12. create callback on message channel

171.https://bigfrontend.dev/problem/some-message-channel

We have SomeChannel which allows us to send messages between 2 ports.

const {port1, port2} = new SomeChannel()
port2.onmessage = (message) => {
  console.log(message) // hi
}
port1.postMessage('hi')

It looks like MessageChannel, but SomeChannel is not in good condition, it has random delay in sending the messages, which means the order messages are sent might be different from the order they are received.

Now your job is to create a BetterChannel that enables communication between ports with callback and reply handle, but on top of SomeChannel.

const {port1, port2} = new BetterChannel()
port2.onmessage = (message, reply) => {
  if (message === 'ping?') {
    reply('pong!')
  }
  if (message === 'pong?') {
    reply('ping!')
  }
}
port1.postMessage('ping?', (data) => {
  console.log(data) // 'pong!'
})

you should avoid global state outside of the classes.
internally SomeChannel must be used.
though there might be delays, messages are guaranteed to be delivered through SomeChannel, but it is worthy for you to think about the case in which messages might be dropped.

Solution:

Let's implement a BetterChannel class that uses SomeChannel internally and provides a more reliable communication mechanism with callbacks and reply handling. Here's an implementation that meets the requirements:

class BetterChannel {
  constructor() {
    const { port1, port2 } = new SomeChannel();
    this.port1 = new BetterPort(port1);
    this.port2 = new BetterPort(port2);
  }
}

class BetterPort {
  constructor(somePort) {
    this.somePort = somePort;
    this.messageQueue = [];
    this.messageId = 0;
    this.callbacks = new Map();
    this.onmessage = null;

    this.somePort.onmessage = (message) => this.handleMessage(message);
  }

  postMessage(message, callback) {
    const id = this.messageId++;
    const wrappedMessage = { id, type: 'message', content: message };

    if (callback) {
      this.callbacks.set(id, callback);
    }

    this.somePort.postMessage(JSON.stringify(wrappedMessage));
  }

  handleMessage(rawMessage) {
    const message = JSON.parse(rawMessage);

    if (message.type === 'message') {
      const reply = (replyContent) => {
        const replyMessage = { id: message.id, type: 'reply', content: replyContent };
        this.somePort.postMessage(JSON.stringify(replyMessage));
      };

      if (this.onmessage) {
        this.onmessage(message.content, reply);
      }
    } else if (message.type === 'reply') {
      const callback = this.callbacks.get(message.id);
      if (callback) {
        callback(message.content);
        this.callbacks.delete(message.id);
      }
    }
  }
}

Let's break down this implementation:

BetterChannel class:
- Creates a new SomeChannel instance.
- Wraps each port from SomeChannel with a BetterPort instance.
BetterPort class:
- Wraps a port from SomeChannel.
- Maintains a message queue, message ID counter, and a map of callbacks.
- Implements the postMessage method and message handling.
postMessage method:
- Assigns a unique ID to each message.
- Wraps the message with metadata (ID and type).
- Stores the callback if provided.
- Sends the wrapped message through the SomeChannel port.
Message handling:
- Parses incoming messages.
- For 'message' type:
  - Creates a reply function that can be used to respond to the message.
  - Calls the onmessage handler with the message content and reply function.
- For 'reply' type:
  - Retrieves and calls the stored callback, then removes it from the map.

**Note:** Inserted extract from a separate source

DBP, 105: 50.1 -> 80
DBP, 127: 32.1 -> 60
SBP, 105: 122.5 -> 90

This implementation addresses several key points:

It maintains the order of messages and their replies by using unique message IDs.
It handles the potential delay in SomeChannel by using callbacks instead of relying on message order.
It provides a reply function to easily respond to messages.
It wraps and unwraps messages to add necessary metadata for tracking.

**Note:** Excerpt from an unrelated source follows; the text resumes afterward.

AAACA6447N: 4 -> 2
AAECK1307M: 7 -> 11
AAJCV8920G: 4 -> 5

To use this BetterChannel:

const { port1, port2 } = new BetterChannel();

port2.onmessage = (message, reply) => {
  if (message === 'ping?') {
    reply('pong!');
  }
  if (message === 'pong?') {
    reply('ping!');
  }
};

port1.postMessage('ping?', (data) => {
  console.log(data); // 'pong!'
});

This implementation ensures that even if SomeChannel delivers messages out of order, the responses will be correctly matched to their original messages using the ID system. It also avoids global state by encapsulating all necessary data within the BetterPort instances.

While this implementation doesn't explicitly handle dropped messages (as the problem statement guarantees delivery), you could add timeout mechanisms or retry logic in the postMessage method if needed to handle potential message drops in a real-world scenario.